In hindsight, probably the biggest mistake that was made was in the movie’s marketing. Expectations were set for a somewhat different story due to the trailers, and people don’t respond well to that sort of thing. However, it got people talking a lot more about it, which is why it drifted into my orbit.
Personally, I think it’s a deliciously intriguing story. This might be one of the best-looking spaceship interiors I’ve ever seen, and even if you decide to turn the sound off, you’re still in for some serious eye candy as it plows through its futuristic sets. It’s certainly hard not to imagine spending your own life on a ship like that (and thinking, hey, that wouldn’t be too bad of a life!). The human drama of Aurora and Jim also serves as a smokescreen for a plot point that develops in the background for the entirety of the first two acts, and I thought that the telltale signs for this were well-done.

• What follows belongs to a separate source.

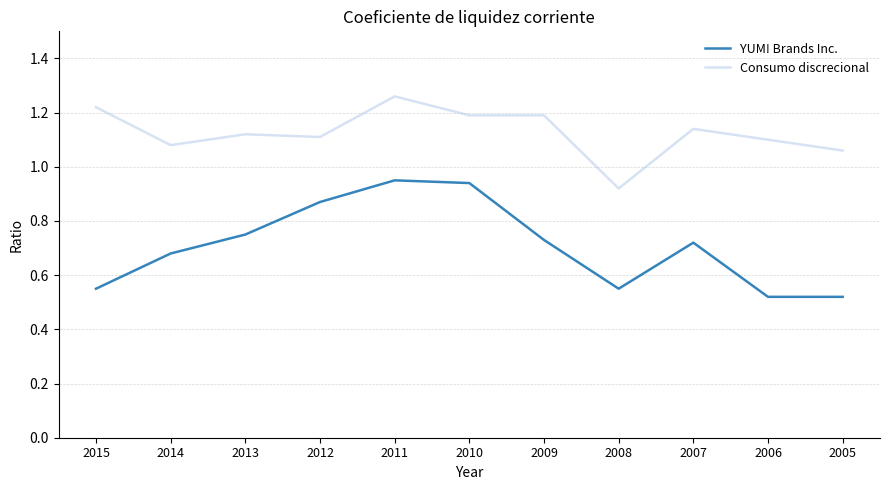

What is the total value across all series at 2012?

2.0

And it’s hard to fault Pratt for the plot, because he does do a great job with what he’s given. You may not forgive what he does to Aurora, but you understand it and you see the hell he’s gone through in his year alone. Maybe it’s not a perfect movie, but if this wasn’t released with with such high expectations and serious star power, Passengers might’ve been a pleasant surprise to those who discovered it. As for me, I like a bit of moral complexity in my characters… and I do believe in redemption.